ParallelMuse: Agentic Parallel Thinking for Deep Information Seeking
Baixuan Li, Dingchu Zhang, Jialong Wu, Wenbiao Yin, Zhengwei Tao, Yida Zhao, Liwen Zhang, Haiyang Shen, Runnan Fang, Pengjun Xie, Jingren Zhou, Yong Jiang
TL;DR
ParallelMuse addresses the inefficiency and context-limited challenges of applying parallel thinking to deep information-seeking agents. It introduces a two-stage paradigm: Functionality-Specified Partial Rollout to steer exploration by functional-region uncertainty, and Compressed Reasoning Aggregation to condense intermediate reasoning into structured reports for coherence-driven final answer synthesis. Empirical results across multiple open-source agents and benchmarks show up to $62\%$ performance gains with $10$–$30\%$ fewer exploratory tokens, driven by both context reuse and aggressive trajectory compression.
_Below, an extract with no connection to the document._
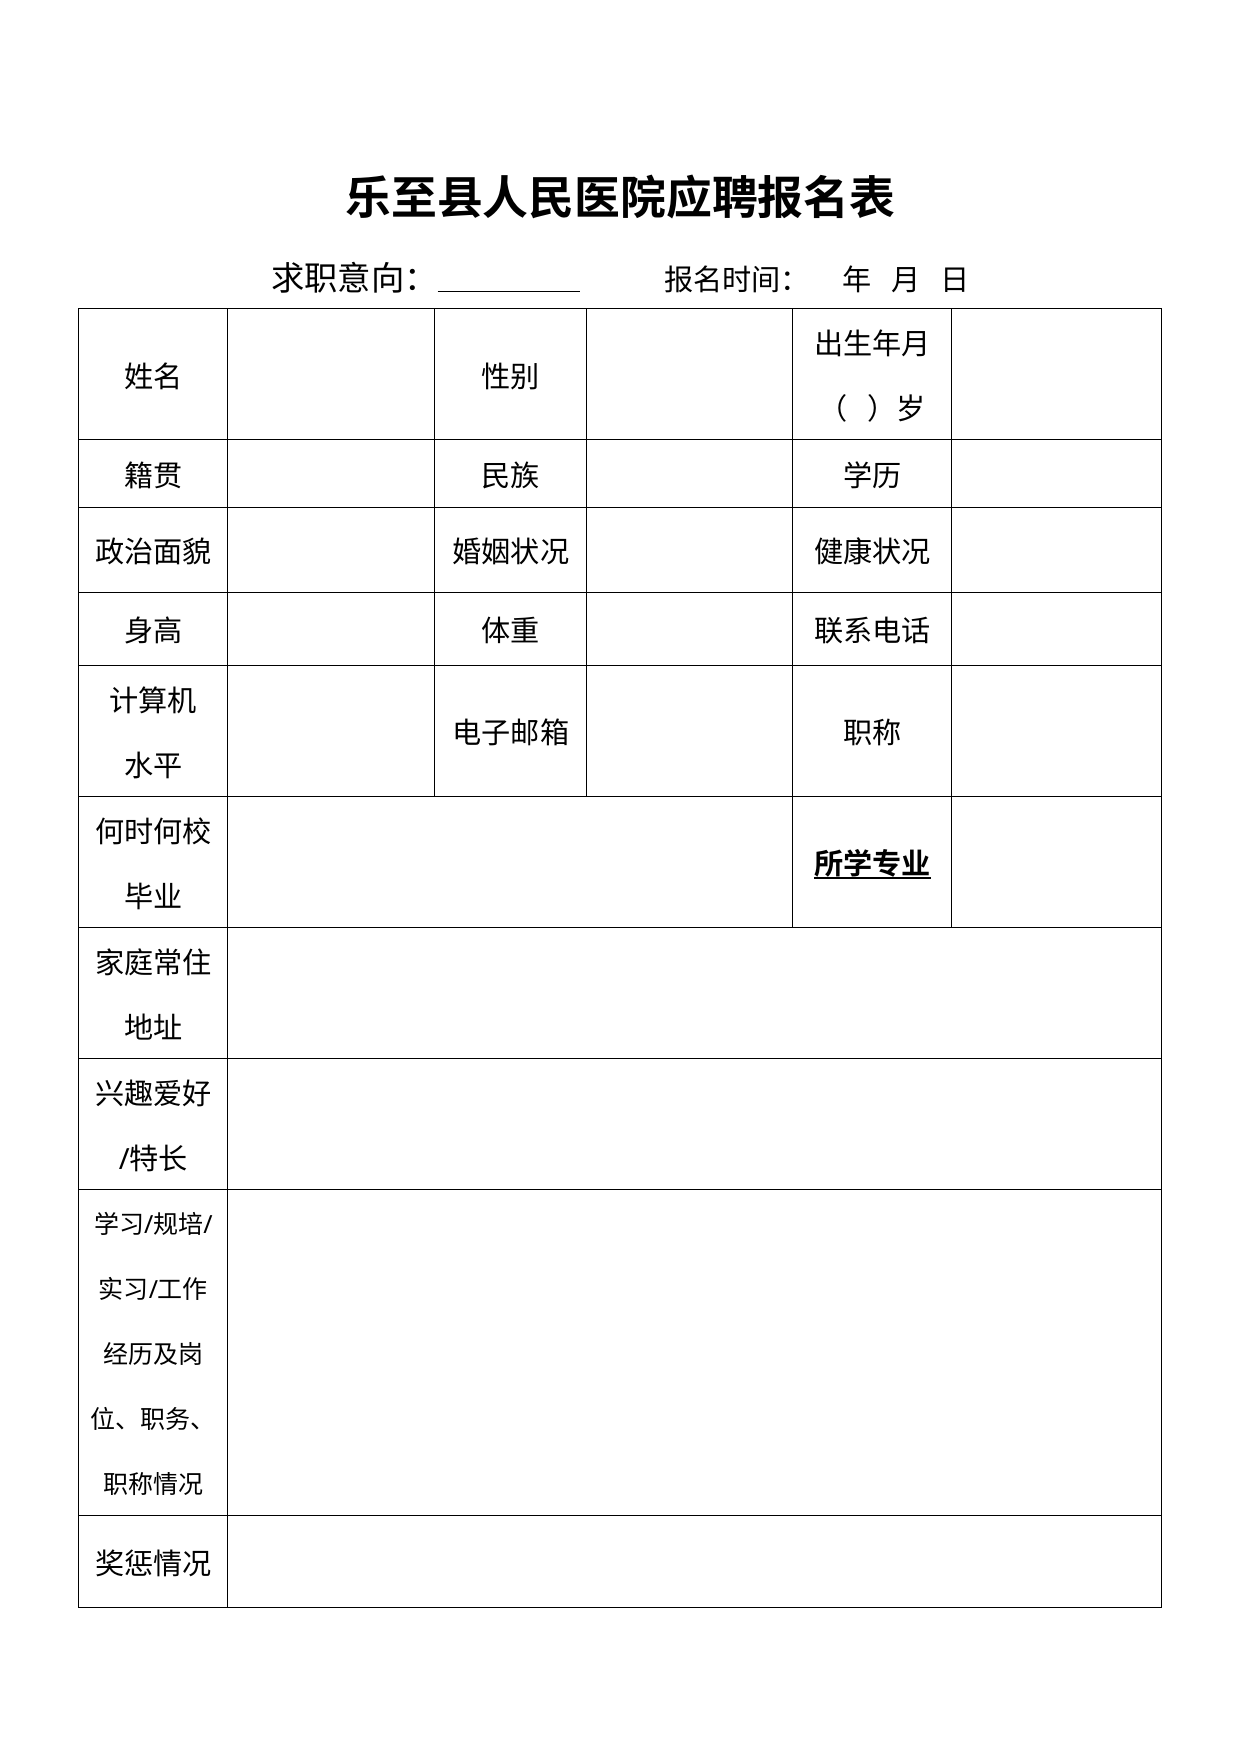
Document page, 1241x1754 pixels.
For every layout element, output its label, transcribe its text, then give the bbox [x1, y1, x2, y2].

The work provides practical design principles for scalable, efficient agentic reasoning and highlights the potential of cross-model aggregation strategies to further improve performance.
Abstract
Parallel thinking expands exploration breadth, complementing the deep exploration of information-seeking (IS) agents to further enhance problem-solving capability. However, conventional parallel thinking faces two key challenges in this setting: inefficiency from repeatedly rolling out from scratch, and difficulty in integrating long-horizon reasoning trajectories during answer generation, as limited context capacity prevents full consideration of the reasoning process. To address these issues, we propose ParallelMuse, a two-stage paradigm designed for deep IS agents. The first stage, Functionality-Specified Partial Rollout, partitions generated sequences into functional regions and performs uncertainty-guided path reuse and branching to enhance exploration efficiency. The second stage, Compressed Reasoning Aggregation, exploits reasoning redundancy to losslessly compress information relevant to answer derivation and synthesize a coherent final answer. Experiments across multiple open-source agents and benchmarks demonstrate up to 62% performance improvement with a 10--30% reduction in exploratory token consumption.